Energia verde
Dagli insetti, “bioraffinerie” per produrre energia, nuovi materiali e compost
Il processo di bioconversione è caratterizzato da un’elevata efficienza, dato che le larve riescono a metabolizzare e ridurre in soli 15 giorni fino all’80% del volume del substrato organico
28 giugno 2019 | C. S.
Utilizzare insetti che si nutrono di materia organica in decomposizione per la produzione di biocarburanti avanzati, materiali innovativi biodegradabili o fertilizzanti agricoli (ammendanti). È l’obiettivo di un progetto condotto da un team di ricercatori del Centro ENEA della Casaccia che punta ad alimentare le larve di un insetto saprofago, un dittero conosciuto come “Black Soldier Fly”, con cibo di cui è “ghiotto”, come i fanghi di depurazione di acque reflue, letame e scarti dell’industria agro-alimentare o della gestione del verde. Durante la crescita le larve riescono ad operare la bioconversione di questi substrati organici, trasformandoli in molecole quali lipidi, proteine e polisaccaridi che possono trovare applicazione in campo energetico, cosmetico, farmaceutico e agroindustriale.
Nell’ambito del progetto, condotto in collaborazione con il Laboratorio di Entomologia Sanitaria dell’Istituto Zooprofilattico Sperimentale per la Lombardia e l’Emilia Romagna, è stata messa a punto una vera e propria “bioraffineria” di piccole dimensioni che punta a sfruttare materiali da smaltire per ottenere biocarburanti avanzati ma anche nuovi materiali per la chimica verde, come bioplastiche e rivestimenti biodegradabili, in linea con i principi dell’economia circolare. Oltre alla biomassa di insetti, attraverso il processo di bioconversione si ottengono deiezioni e residui che possono avere un elevato valore agronomico se utilizzati come ammendanti per favorire la crescita delle piante in agricoltura o nel florovivaismo.

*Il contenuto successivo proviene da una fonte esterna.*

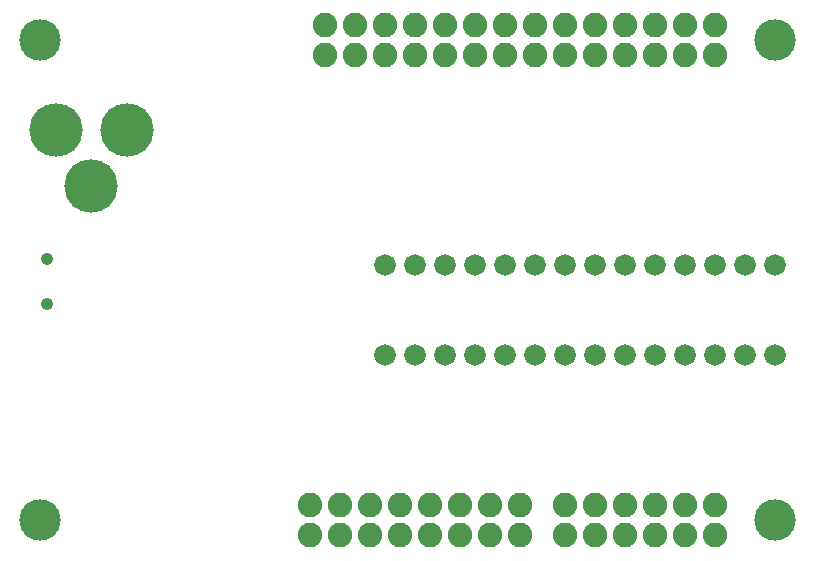
<source format=gbr>
G04 EAGLE Gerber RS-274X export*
G75*
%MOMM*%
%FSLAX34Y34*%
%LPD*%
%INSoldermask Bottom*%
%IPPOS*%
%AMOC8*
5,1,8,0,0,1.08239X$1,22.5*%
G01*
%ADD10C,3.503200*%
%ADD11C,4.521200*%
%ADD12C,1.053200*%
%ADD13C,2.082800*%
%ADD14C,1.828800*%


D10*
X38100Y444500D03*
X38100Y38100D03*
X660400Y38100D03*
X660400Y444500D03*
D11*
X111600Y368300D03*
X51600Y368300D03*
X81600Y321300D03*
D12*
X43590Y259030D03*
X43590Y221030D03*
D13*
X609600Y431800D03*
X584200Y431800D03*
X558800Y431800D03*
X533400Y431800D03*
X508000Y431800D03*
X482600Y431800D03*
X457200Y431800D03*
X431800Y431800D03*
X406400Y431800D03*
X381000Y431800D03*
X355600Y431800D03*
X330200Y431800D03*
X304800Y431800D03*
X279400Y431800D03*
D14*
X660400Y254000D03*
X635000Y254000D03*
X609600Y254000D03*
X584200Y254000D03*
X558800Y254000D03*
X533400Y254000D03*
X508000Y254000D03*
X482600Y254000D03*
X457200Y254000D03*
X431800Y254000D03*
X406400Y254000D03*
X381000Y254000D03*
X355600Y254000D03*
X330200Y254000D03*
X330200Y177800D03*
X355600Y177800D03*
X381000Y177800D03*
X406400Y177800D03*
X431800Y177800D03*
X457200Y177800D03*
X482600Y177800D03*
X508000Y177800D03*
X533400Y177800D03*
X558800Y177800D03*
X584200Y177800D03*
X609600Y177800D03*
X635000Y177800D03*
X660400Y177800D03*
D13*
X609600Y457200D03*
X584200Y457200D03*
X558800Y457200D03*
X533400Y457200D03*
X508000Y457200D03*
X482600Y457200D03*
X457200Y457200D03*
X431800Y457200D03*
X406400Y457200D03*
X381000Y457200D03*
X355600Y457200D03*
X330200Y457200D03*
X304800Y457200D03*
X279400Y457200D03*
X482600Y25400D03*
X508000Y25400D03*
X533400Y25400D03*
X558800Y25400D03*
X584200Y25400D03*
X609600Y25400D03*
X482600Y50800D03*
X508000Y50800D03*
X533400Y50800D03*
X558800Y50800D03*
X584200Y50800D03*
X609600Y50800D03*
X266700Y25400D03*
X292100Y25400D03*
X317500Y25400D03*
X342900Y25400D03*
X368300Y25400D03*
X393700Y25400D03*
X419100Y25400D03*
X444500Y25400D03*
X266700Y50800D03*
X292100Y50800D03*
X317500Y50800D03*
X342900Y50800D03*
X368300Y50800D03*
X393700Y50800D03*
X419100Y50800D03*
X444500Y50800D03*
M02*

</source>
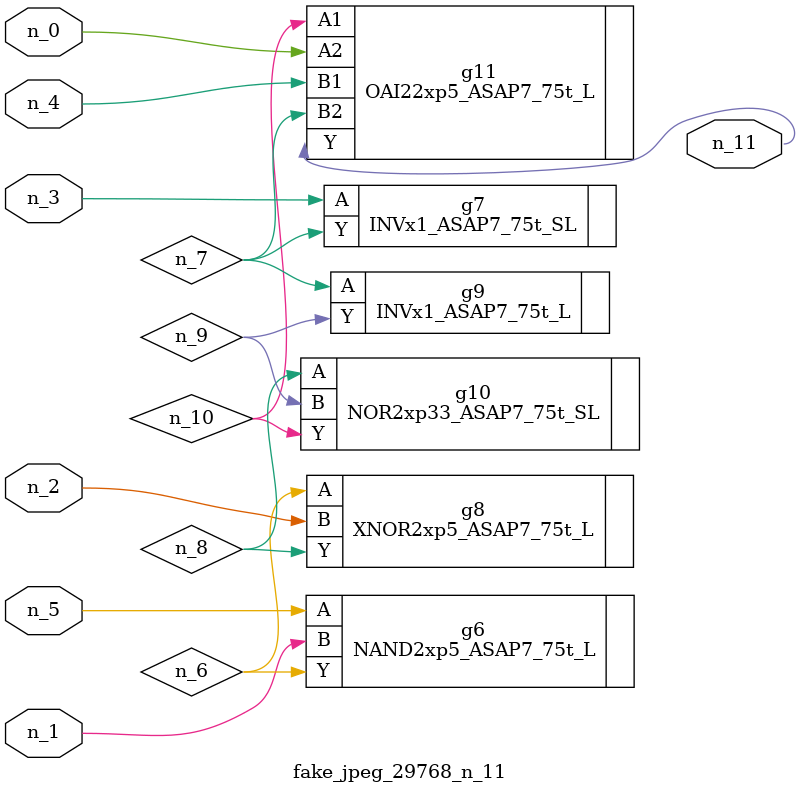
<source format=v>
module fake_jpeg_29768_n_11 (n_3, n_2, n_1, n_0, n_4, n_5, n_11);

input n_3;
input n_2;
input n_1;
input n_0;
input n_4;
input n_5;

output n_11;

wire n_10;
wire n_8;
wire n_9;
wire n_6;
wire n_7;

NAND2xp5_ASAP7_75t_L g6 ( 
.A(n_5),
.B(n_1),
.Y(n_6)
);

INVx1_ASAP7_75t_SL g7 ( 
.A(n_3),
.Y(n_7)
);

XNOR2xp5_ASAP7_75t_L g8 ( 
.A(n_6),
.B(n_2),
.Y(n_8)
);

NOR2xp33_ASAP7_75t_SL g10 ( 
.A(n_8),
.B(n_9),
.Y(n_10)
);

INVx1_ASAP7_75t_L g9 ( 
.A(n_7),
.Y(n_9)
);

OAI22xp5_ASAP7_75t_L g11 ( 
.A1(n_10),
.A2(n_0),
.B1(n_4),
.B2(n_7),
.Y(n_11)
);


endmodule
</source>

Il processo di bioconversione è caratterizzato da un’elevata efficienza, dato che le larve riescono a metabolizzare e ridurre in soli 15 giorni fino all’80% del volume del substrato organico. Inoltre, alcuni studi hanno dimostrato che il microbioma dell’apparato digerente di questo insetto riesce a modificare la microflora del substrato, riducendo la carica di eventuali batteri nocivi quali Escherichia coli e Salmonella enterica e senza che le larve (o gli esemplari adulti) ne diventino portatori.
“Il nostro obiettivo è incrementare l’efficienza del processo e caratterizzarlo determinando il profilo nutrizionale e lipidico e il contenuto di polisaccaridi come la chitina negli stadi maturi dell’insetto con la prospettiva di amplificare e migliorare la strategia di utilizzo di questa specie, che finora è stata considerata solo nella produzione di farine proteiche per la zootecnia”, sottolinea Silvia Arnone del Laboratorio Biomasse e Biotecnologie per l’Energia dell’ENEA.

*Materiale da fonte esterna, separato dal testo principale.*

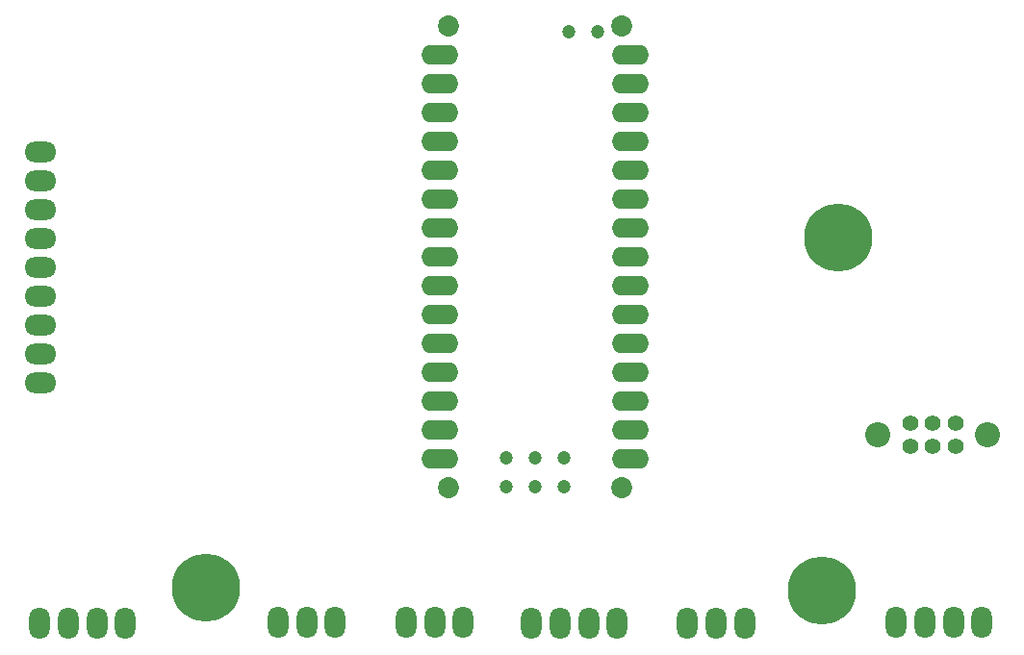
<source format=gbs>
G04*
G04 #@! TF.GenerationSoftware,Altium Limited,Altium Designer,21.0.9 (235)*
G04*
G04 Layer_Color=16711935*
%FSLAX44Y44*%
%MOMM*%
G71*
G04*
G04 #@! TF.SameCoordinates,2588B0E2-F362-4AB3-B6B3-F61507E4C0EF*
G04*
G04*
G04 #@! TF.FilePolarity,Negative*
G04*
G01*
G75*
%ADD44C,2.2032*%
%ADD45C,1.4032*%
%ADD46C,1.2032*%
%ADD47C,1.8542*%
%ADD48O,3.2512X1.7272*%
%ADD49O,2.8032X1.8032*%
%ADD50O,1.8032X2.8032*%
%ADD51C,6.0000*%
D44*
X874500Y197778D02*
D03*
X778500D02*
D03*
D45*
X846500Y207778D02*
D03*
X826500D02*
D03*
X806500D02*
D03*
X846500Y187778D02*
D03*
X826500D02*
D03*
X806500D02*
D03*
D46*
X476700Y177720D02*
D03*
X502100Y152320D02*
D03*
Y177720D02*
D03*
X476700Y152320D02*
D03*
X451300D02*
D03*
Y177720D02*
D03*
X505910Y552620D02*
D03*
X531310D02*
D03*
D47*
X552900Y151300D02*
D03*
X400500D02*
D03*
Y557700D02*
D03*
X552900D02*
D03*
D48*
X392880Y176700D02*
D03*
Y202100D02*
D03*
Y227500D02*
D03*
Y252900D02*
D03*
Y278300D02*
D03*
Y303700D02*
D03*
Y329100D02*
D03*
Y354500D02*
D03*
Y379900D02*
D03*
Y405300D02*
D03*
Y430700D02*
D03*
Y456100D02*
D03*
Y481500D02*
D03*
Y506900D02*
D03*
Y532300D02*
D03*
X560520Y176700D02*
D03*
D03*
Y202100D02*
D03*
Y227500D02*
D03*
Y252900D02*
D03*
Y278300D02*
D03*
Y303700D02*
D03*
Y329100D02*
D03*
Y354500D02*
D03*
Y379900D02*
D03*
Y405300D02*
D03*
Y430700D02*
D03*
Y456100D02*
D03*
Y481500D02*
D03*
Y506900D02*
D03*
Y532300D02*
D03*
D49*
X41402Y344678D02*
D03*
Y370078D02*
D03*
Y446278D02*
D03*
Y421278D02*
D03*
Y395478D02*
D03*
Y268478D02*
D03*
Y294278D02*
D03*
Y319278D02*
D03*
Y243078D02*
D03*
D50*
X844650Y32250D02*
D03*
X869650D02*
D03*
X819250D02*
D03*
X793850D02*
D03*
X40352Y32000D02*
D03*
X65752D02*
D03*
X116152D02*
D03*
X91152D02*
D03*
X300777Y32500D02*
D03*
X275777D02*
D03*
X250377D02*
D03*
X413250Y32250D02*
D03*
X388250D02*
D03*
X362850D02*
D03*
X523750Y31500D02*
D03*
X548750D02*
D03*
X498350D02*
D03*
X472950D02*
D03*
X610500Y31750D02*
D03*
X635900D02*
D03*
X660900D02*
D03*
D51*
X743750Y371000D02*
D03*
X729250Y60734D02*
D03*
X187500Y62984D02*
D03*
M02*

</source>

Nel mondo si contano oltre 4.000 specie di insetti saprofagi che nutrendosi di materia organica come vegetali, carcasse di animali o escrementi, permettono al substrato di decomporsi e diventare nuovamente disponibile per piante e altri esseri viventi, svolgendo un importante ruolo nel ciclo della vita.

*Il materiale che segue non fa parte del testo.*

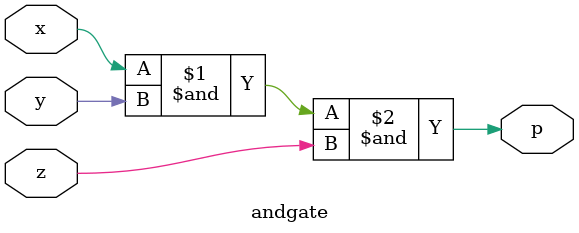
<source format=v>
module andgate(
    input x,
    input y,
    input z,
    output p
);

assign p = (x&y&z);
endmodule


</source>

“Prove preliminari con tre regimi alimentari e diverse composizioni del substrato hanno dato risultati incoraggianti, propedeutici alla messa a punto di prove sperimentali su una scala maggiore con fanghi in combinazione con altre biomasse di scarto, come la frazione organica dei rifiuti urbani o il digestato, un sottoprodotto derivante dalla fermentazione anaerobica delle biomasse”, conclude Arnone.